La conclusion de l’article revient sur certaines « conséquences importantes » :

<<Nous observons que les foyers bénéficiaires augmentent à la fois leurs dépenses et leur épargne (sous la forme de biens durables et d’investissement dans leur activité de travailleur indépendant). Avec notamment une augmentation des dépenses de nourriture, mais pas d’achats impulsifs. Les familles investissent dans du bétail et de l’équipement de long terme (surtout des toits de tôle), et nous montrons que ces investissements conduisent à une augmentation des revenus des activités agricoles et de commerce, bien que nous n’observions pas d’effet sur les bénéfices en un temps si court. Nous n’avons pas non plus observé de tensions émanant de ces dotations ; au contraire, le bien-être psychologique est en forte augmentation, de même que l’émancipation des femmes, ce qui a également un effet dans les foyers non-récipiendaires des villages concernés >>.
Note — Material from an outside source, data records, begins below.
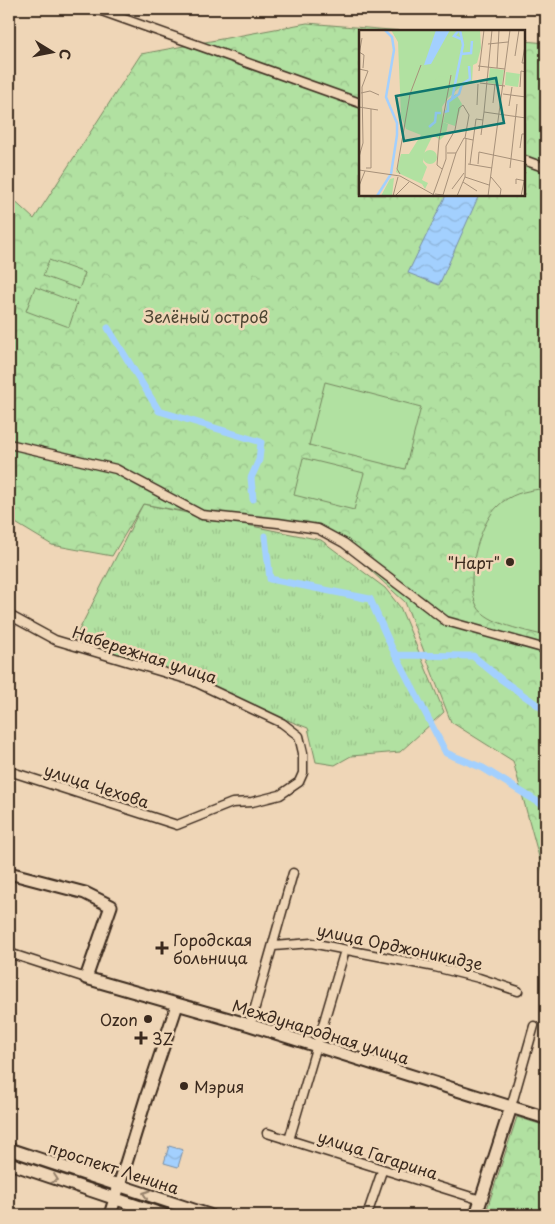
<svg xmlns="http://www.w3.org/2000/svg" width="555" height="1224" font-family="'Playpen Sans',sans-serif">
<defs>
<pattern id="grass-tufts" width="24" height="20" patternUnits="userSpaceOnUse" patternTransform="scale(1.25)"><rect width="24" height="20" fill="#b1e1a1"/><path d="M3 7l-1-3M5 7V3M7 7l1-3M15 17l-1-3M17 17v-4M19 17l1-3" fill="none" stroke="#99c18a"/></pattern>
<pattern id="forest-crowns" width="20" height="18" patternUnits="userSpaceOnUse" patternTransform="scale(1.25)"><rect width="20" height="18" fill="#b1e1a1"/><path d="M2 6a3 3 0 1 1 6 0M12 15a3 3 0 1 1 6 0" fill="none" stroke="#99c18a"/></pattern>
<pattern id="water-waves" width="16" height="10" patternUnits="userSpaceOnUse" patternTransform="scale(1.25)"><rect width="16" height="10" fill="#a3d0fe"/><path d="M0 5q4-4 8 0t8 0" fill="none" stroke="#8db3d9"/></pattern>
</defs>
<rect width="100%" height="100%" fill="#efd6b7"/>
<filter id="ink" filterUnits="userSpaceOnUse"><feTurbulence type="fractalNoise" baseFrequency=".02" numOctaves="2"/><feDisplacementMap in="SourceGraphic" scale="10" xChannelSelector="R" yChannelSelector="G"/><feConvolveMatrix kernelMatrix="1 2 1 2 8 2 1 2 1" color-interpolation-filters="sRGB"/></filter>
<g filter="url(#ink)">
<!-- grass -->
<path fill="url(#grass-tufts)" stroke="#768660" d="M143,504L321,540L385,588L400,607L444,712L400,752L351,756L335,765L316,762L308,728L75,638Z"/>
<!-- forest -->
<path fill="url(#forest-crowns)" stroke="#768660" d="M307,23L402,31H360V195H524V41L546,43V883L513,761L451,722L405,602L322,526L208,516L143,504L112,556L52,545L9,519V196L34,219L141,54Z
M517,1117L546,1126V1215H485Z"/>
<!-- garden -->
<path fill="#b1e1a1" stroke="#768660" d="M49,260L85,273L79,289L43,276Z
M35,287L77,303L69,327L26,311Z
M325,382L421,407L405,469L309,445Z
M303,458L364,473L354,510L294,495Z
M540,489L546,491V636C528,631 486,624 477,606C464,581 478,525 498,506C510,494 525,491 540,489Z"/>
<!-- water -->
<path fill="url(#water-waves)" stroke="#798ea4" d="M446,195H479L439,285L408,273Z
M169,1146L183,1150L178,1167L164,1163Z"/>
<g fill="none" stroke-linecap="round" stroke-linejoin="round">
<!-- canal -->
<path stroke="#a3d0fe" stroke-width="7" d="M108,328L159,411L261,442L259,460L251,478L253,499
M265,536L270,579L370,599L391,646L446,753L483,768L546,807
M395,655L473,656L502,680L546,711"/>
<!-- street casing -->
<g stroke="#3b2a1e" stroke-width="11">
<path id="street" d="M96,9L360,103
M524,160L546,168
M9,444L116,469L202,515L278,523L318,529L344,543L446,621L546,649
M9,615L55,640L193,681L282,723L299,736L303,753V773L299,782L280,795L252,802L232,803L177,825L9,771
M274,946L311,943L435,967L479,978L518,991
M9,953L86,978
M250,1025L293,873
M511,1107L534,1026
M267,1133L481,1200
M289,1140L345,950
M367,1215L382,1171"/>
</g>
<!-- secondary casing -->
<g stroke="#3b2a1e" stroke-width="15">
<path id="secondary" d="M9,873L85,893L111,906L86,978L250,1025L546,1118
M9,1149L209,1215
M9,1163L164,1215
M110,1215L147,1095L177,1005
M476,1215L511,1107"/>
</g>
<!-- street -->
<use href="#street" stroke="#efd6b7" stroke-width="8"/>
<!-- secondary -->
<use href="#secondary" stroke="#efd6b7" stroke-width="11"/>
</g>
<!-- one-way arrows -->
<defs><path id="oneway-chevron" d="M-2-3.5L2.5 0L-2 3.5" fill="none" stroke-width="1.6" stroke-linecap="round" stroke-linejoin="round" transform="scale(1.25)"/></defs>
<g stroke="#95806a">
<use href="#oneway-chevron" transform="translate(55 1179) rotate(19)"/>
<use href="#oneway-chevron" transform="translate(146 1194) rotate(-162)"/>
</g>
</g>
<!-- markers -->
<g fill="#3b2a1e" stroke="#efd6b7" stroke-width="2">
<circle cx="510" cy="562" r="5"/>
<path d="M159.5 940.5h5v5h5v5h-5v5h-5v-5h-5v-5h5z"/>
<circle cx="148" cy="1019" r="5"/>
<path d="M138.5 1030.5h5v5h5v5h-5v5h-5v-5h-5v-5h5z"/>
<circle cx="184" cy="1086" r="5"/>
</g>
<g text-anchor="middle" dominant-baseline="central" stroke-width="5" stroke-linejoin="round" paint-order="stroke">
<!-- park labels -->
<g font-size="16" fill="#4d4532" stroke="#efd6b7">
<text x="206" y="316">Зелёный остров</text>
</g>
<!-- poi labels -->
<g font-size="16" fill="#3b2a1e" stroke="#efd6b7" text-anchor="start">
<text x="500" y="562" text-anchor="end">"Нарт"</text>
<text x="173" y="939">Городская<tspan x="173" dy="18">больница</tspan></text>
<text x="138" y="1019" text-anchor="end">Ozon</text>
<text x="152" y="1038">3Z</text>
<text x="194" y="1086">Мэрия</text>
</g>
<!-- street labels -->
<g font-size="16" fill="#3b2a1e" stroke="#efd6b7">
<text transform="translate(145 654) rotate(18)">Набережная улица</text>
<text transform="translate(97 785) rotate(18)">улица Чехова</text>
<text transform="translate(400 946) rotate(12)">улица Орджоникидзе</text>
<text transform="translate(321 1031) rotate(17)">Международная улица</text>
<text transform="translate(378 1154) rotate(18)">улица Гагарина</text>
<text transform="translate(114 1167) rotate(18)">проспект Ленина</text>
</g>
</g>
<!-- overview -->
<g transform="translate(359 30)">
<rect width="166" height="166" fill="#efd6b7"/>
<path d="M97,64L103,74L96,96L84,92L89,70Z" fill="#b1e1a1"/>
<path d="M32,0H121L122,18L118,33L114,35L113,52L100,58L88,69L83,77L84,92L89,94L87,104L81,110L74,105L66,121L64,132L68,137L63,150L69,153L66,159L63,154L37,142L42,124H50L62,105L47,99L42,86L39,12ZM131,38L145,40L143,55L129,53ZM147,42L161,44L159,57L146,55ZM35,148L33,166H22L31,149Z" fill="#b1e1a1"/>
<path d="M75 54a8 8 0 1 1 16 0a8 8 0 1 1-16 0ZM64 127a7 7 0 1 1 14 0a7 7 0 1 1-14 0Z" fill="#b1e1a1"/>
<path d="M77,0H91L72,34L65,35Z" fill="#a3d0fe"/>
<path fill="none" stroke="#a3d0fe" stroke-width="2.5" d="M100,0L95,6L102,9M102,24L112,23L113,11M93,69L104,15L101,0M85,82L89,81V72L100,64L103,54L111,49L110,36M70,97L76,92L77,83H82M18,166L32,144L38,105V93L27,67L35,20L33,7L26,0"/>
<path fill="none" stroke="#a7917a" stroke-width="1" d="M133,0L125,82L167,88M167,10L163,33H167M129,14L149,12M0,22L5,25L4,38M0,25L3,8M156,26L160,0M119,36L146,39M138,38L140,0M120,41L125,0M121,53L146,56M161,57L162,41L167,42M2,63L11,61L20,65M144,64L167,67M134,73L136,54M118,75L119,54M150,76L153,57M0,77L19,80M122,105L125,82M161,118L163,104H167M88,123H97L105,108L114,110M0,127L4,113L3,57L9,41L0,39M109,134L133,138M111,134L117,89L124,90M119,134L120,122L167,132M7,138H12V79M151,138L158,74M83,139L78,135L80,110L92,45M0,140L41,146L77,166M41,144L38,139L51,64L62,35M106,147L130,155M132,147L142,159L141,166M104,152L118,161M157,154V149L167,151M0,156L6,141M93,159L105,143M76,164L84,165L97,123M74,165L87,129V116L96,100L100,78L104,75L110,85L106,108M34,166L39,147M36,166L50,152M98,166L106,147L107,108M129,166L151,0M162,166L167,142"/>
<path fill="#0f766e" fill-opacity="0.15" stroke="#0f766e" stroke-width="2.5" d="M137,48L145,93L45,111L37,66Z"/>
<rect width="166" height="166" fill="none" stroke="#3b2a1e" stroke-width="2.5"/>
</g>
<!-- margin -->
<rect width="555" height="1224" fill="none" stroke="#efd6b7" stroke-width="30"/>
<rect x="15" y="15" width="525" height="1194" fill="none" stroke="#3b2a1e" stroke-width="2" filter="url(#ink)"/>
<!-- north arrow -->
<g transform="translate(52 52) rotate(100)" stroke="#efd6b7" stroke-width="4" paint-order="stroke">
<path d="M0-4L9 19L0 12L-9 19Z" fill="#3b2a1e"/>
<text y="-8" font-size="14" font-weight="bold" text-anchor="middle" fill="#3b2a1e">С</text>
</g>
</svg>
Qu’est-ce qu’un revenu universel ?

Le revenu universel est une allocation mensuelle fixe versée à tout citoyen, sans contrepartie, mais suffisant pour subvenir à ses besoins élémentaires (logement, santé, alimentation). Cette somme serait cumulable avec d’autres revenus, comme par exemple les salaires. Si les Finlandais recevront 560€ par mois, d’autres pays ont envisagé des montants allant de 300 jusqu'à 2260€

Théoriquement tout le monde peut en bénéficier de la naissance et jusqu’à la mort. Mais dans les faits, les modèles diffèrent et établissent des différences, notamment en fonction de l'âge. En Finlande, les mineurs n'y ont pas droit pour l'instant. En Belgique, la plupart des modèles établissaient une différence de revenu entre mineurs et adultes, mais pas entre les femmes et les hommes comme c'est par exemple le cas dans certains projets développés en Asie notamment. Le projet reste encore en chantier chez nous en Belgique. Le sujet est trans-courant. Il possède des défenseurs à gauche comme à droite. Si les socialistes ne s’entendent pas encore sur la question, le MR quant à lui a lancé des groupes d’études sur la question

Pourquoi à t-on besoin d’un pareil revenu ?

L’un des arguments avancés pour justifier son existence est la liberté qui devrait être reconnue à l’être humain de ne pas travailler. L’obligation qui est faite à tout citoyen adulte de travailler et qui conditionne l’octroi des allocations de chômage empêche l’éclosion des talents dans divers domaines comme l’art. L’obligation de travailler entretien l’illusion qu’il y aurait du travail pour tout le monde or c’est faux. L’obligation de travailler empêche la prise du risque en affaires parce qu’elle dissuade le travailleur qui veut lancer un projet d’entreprise de démissionner. Car celui qui démissionne perd l’accès aux allocations de chômage. On comprend dès lors pourquoi l’idée séduit à gauche comme à droite. Pour les gauchistes, elle permet de lutter contre la précarité et reconnait à l’être humain le droit de donner un sens à sa vie en dehors du travail capitaliste. Pour l’homme de droite elle peut constituer une bouffée d’oxygène à la prise du risque.

Le grand inconvénient du projet c’est qu’il pourrait très bien comme on l’a vu avec les allocations de chômage se retourner contre les personnes qu’on veut aider en créant un effet de stigmatisation, en opposant les travailleurs et ceux qu’on désigne comme les profiteurs. C’est peut-être parce qu’il pourrait s’accompagner d’un tel inconvénient que ses promoteurs ont tenu à lui donner un caractère universel pour que personne ne dise à son voisin, tu touches le revenu universel et pas moi.